The report has been delayed for almost three months because the CNMV requested new clarifications and additional information from the Catalan company, especially about its relationship with the Scranton family holding company, on which Gotham’s accusations focus. Sources from the CNMV then indicated that the supervisor’s technicians “are looking at everything” to assess the situation, since “the veracity of the accounts of a listed company has been questioned.”
Since Gotham released its report on January 9, the Catalan company’s securities have lost 41% of their value, and the company has lost nearly 4 billion euros of its market capitalization. In the last two weeks, however, the shares have accumulated a rise of 33%, after the company got its auditor, KPMG, to support the accounts in an unqualified report.

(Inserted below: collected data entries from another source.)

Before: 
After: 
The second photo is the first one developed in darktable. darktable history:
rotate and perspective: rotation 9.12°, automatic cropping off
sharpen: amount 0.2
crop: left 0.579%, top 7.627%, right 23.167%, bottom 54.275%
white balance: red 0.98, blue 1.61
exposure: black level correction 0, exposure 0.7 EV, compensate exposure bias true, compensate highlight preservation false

Gotham’s accusations also triggered the taking of short positions on the company by other bearish funds, which has led the Catalan employers’ association, Foment del Treball, to request a change in European stock market regulation that would allow short positions to be stopped when they spread. interested information to manipulate the market, as in his opinion Gotham did.
Thus, on Tuesday the manager Janus Henderson joined the group of bearish funds that have borrowed Grifols shares and sold them waiting for a fall in the stock that will allow them to repurchase them cheaper with profits. Janus declared to the CNMV a bearish position of 0.53% of the capital, which is added to the 0.96% of the Qube fund, 0.52% of Millennium International, 0.51% of Ako Capital and 0.61 Marshall Wace %. These funds accumulate close to 3% of the company’s capital, but financial sources indicate that the bearish positions are much higher, since only funds that exceed 0.5% of the company’s capital have to report them.